Instruction
Transcribe word for word the section of the records below that opens with the line containing "tilt_deg: -2.6" and closes with the line containing "exposure_s: 1/60"; drop every picture.

Given records
=-=-=
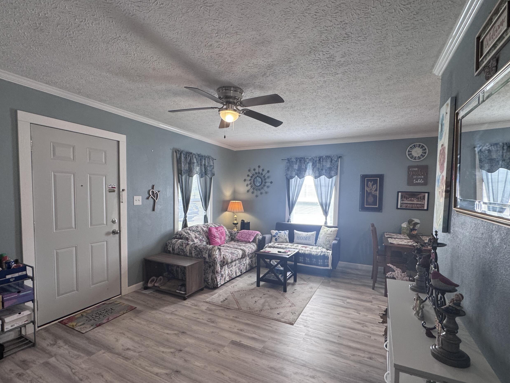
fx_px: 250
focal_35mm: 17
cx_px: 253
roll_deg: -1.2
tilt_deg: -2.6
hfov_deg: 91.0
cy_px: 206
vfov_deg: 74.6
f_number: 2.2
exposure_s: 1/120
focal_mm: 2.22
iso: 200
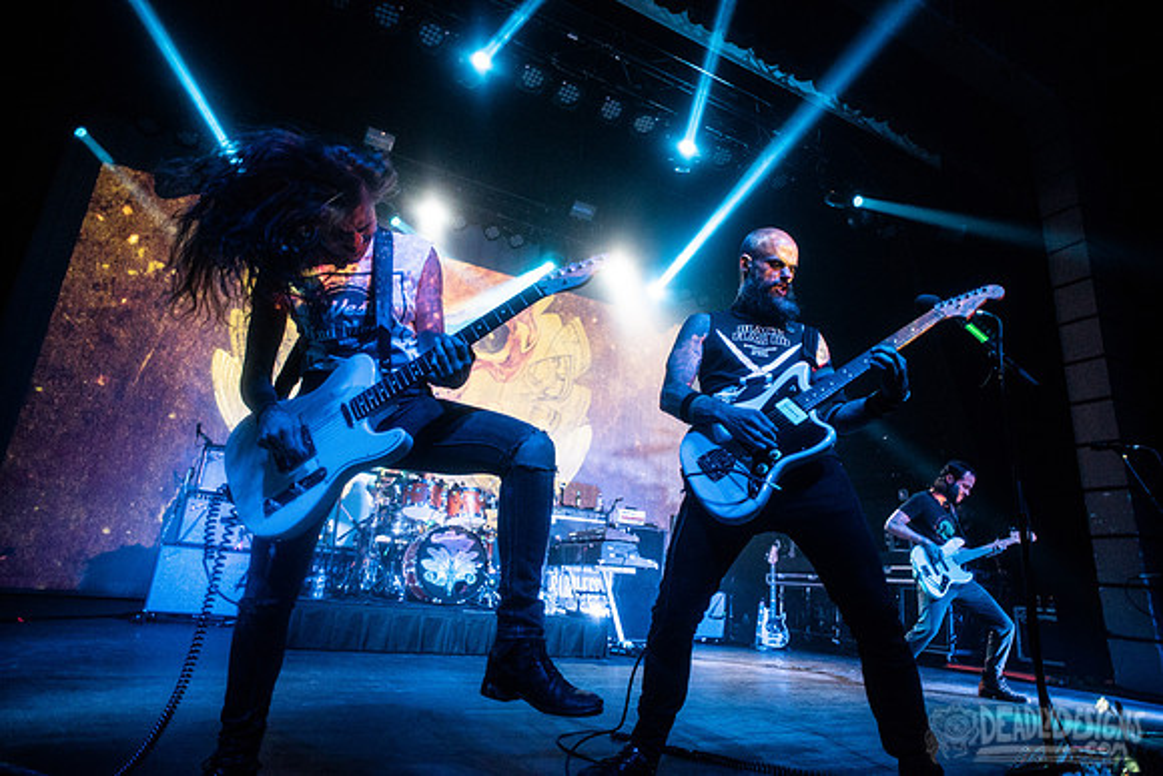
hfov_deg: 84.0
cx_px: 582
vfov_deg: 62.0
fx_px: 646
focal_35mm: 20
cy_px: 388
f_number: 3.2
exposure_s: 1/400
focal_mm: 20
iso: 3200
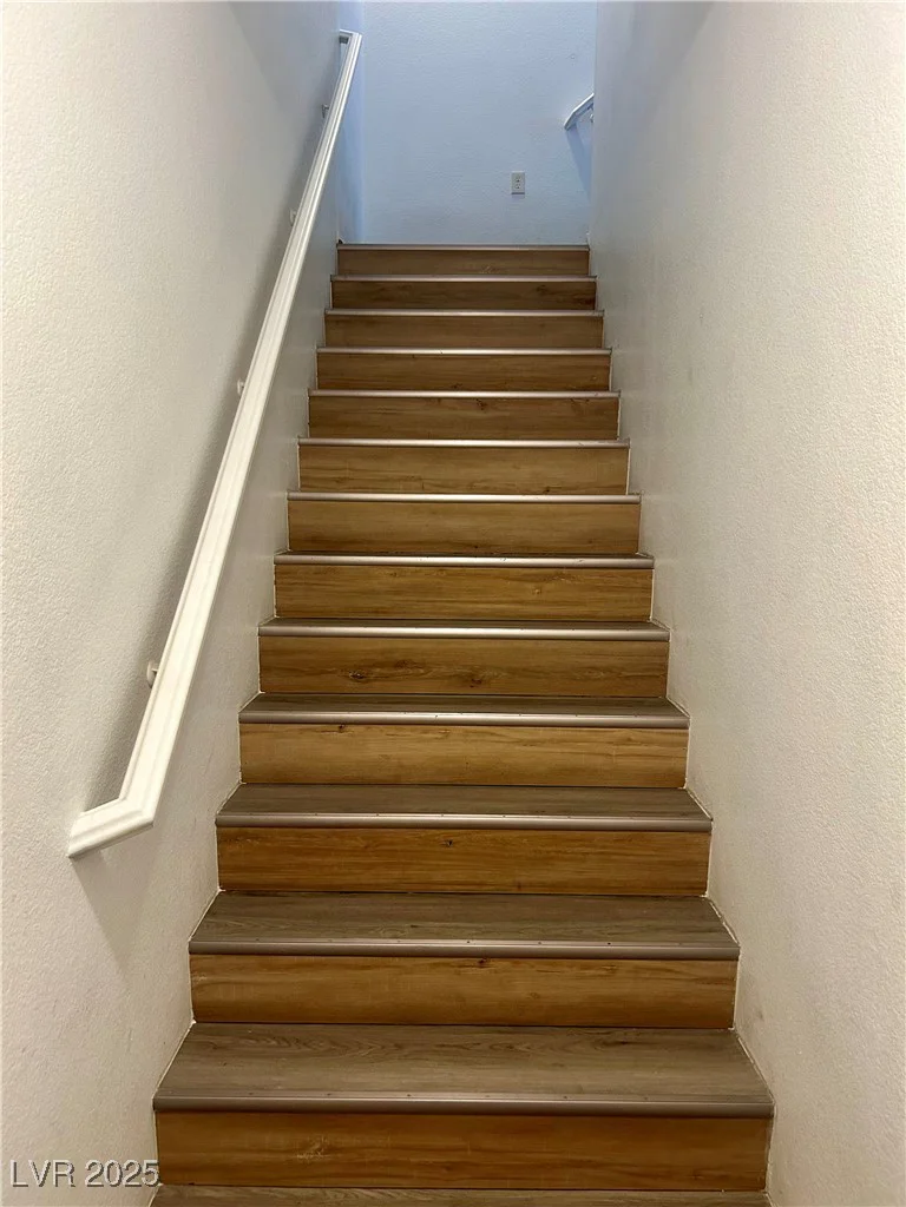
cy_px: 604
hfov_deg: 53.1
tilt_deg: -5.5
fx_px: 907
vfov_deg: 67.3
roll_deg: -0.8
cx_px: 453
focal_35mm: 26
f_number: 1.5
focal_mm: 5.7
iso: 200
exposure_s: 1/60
=-=-=
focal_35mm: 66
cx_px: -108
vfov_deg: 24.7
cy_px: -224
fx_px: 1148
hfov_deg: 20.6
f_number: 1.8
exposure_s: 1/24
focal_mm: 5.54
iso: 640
=-=-=
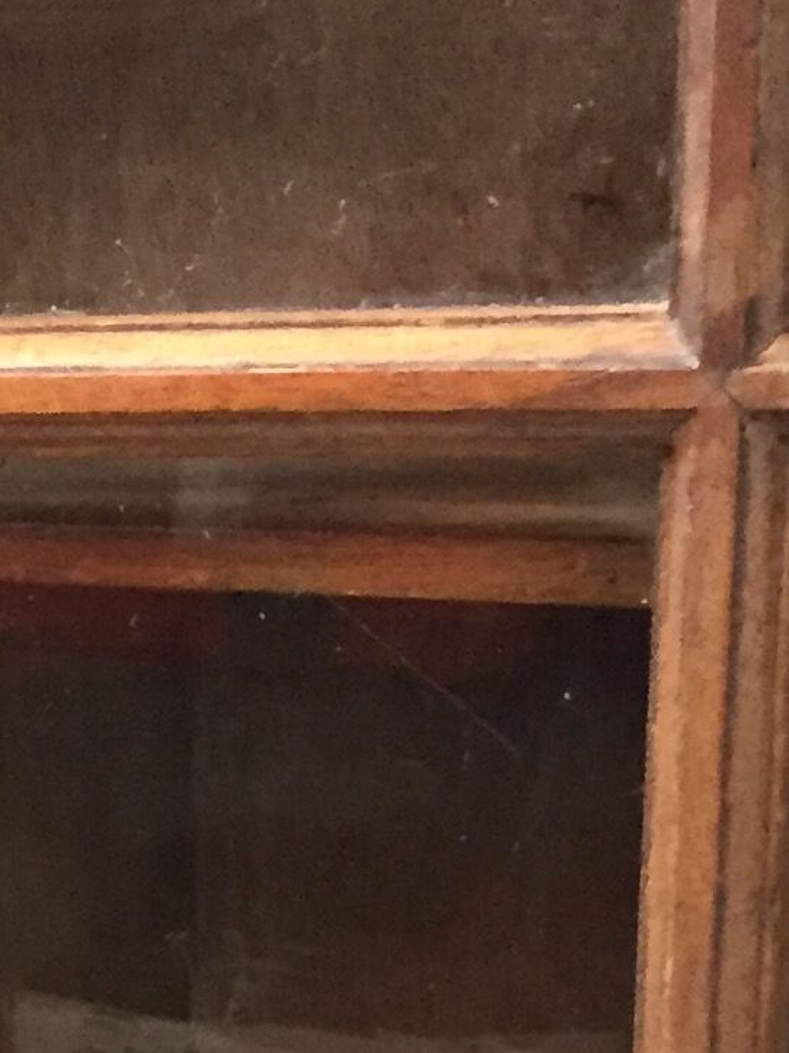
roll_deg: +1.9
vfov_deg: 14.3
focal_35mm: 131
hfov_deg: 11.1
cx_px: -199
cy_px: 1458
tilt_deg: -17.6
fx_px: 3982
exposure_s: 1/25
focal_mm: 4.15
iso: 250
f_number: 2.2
=-=-=
Answer below
tilt_deg: -2.6
hfov_deg: 91.0
cy_px: 206
vfov_deg: 74.6
f_number: 2.2
exposure_s: 1/120
focal_mm: 2.22
iso: 200
hfov_deg: 84.0
cx_px: 582
vfov_deg: 62.0
fx_px: 646
focal_35mm: 20
cy_px: 388
f_number: 3.2
exposure_s: 1/400
focal_mm: 20
iso: 3200
cy_px: 604
hfov_deg: 53.1
tilt_deg: -5.5
fx_px: 907
vfov_deg: 67.3
roll_deg: -0.8
cx_px: 453
focal_35mm: 26
f_number: 1.5
focal_mm: 5.7
iso: 200
exposure_s: 1/60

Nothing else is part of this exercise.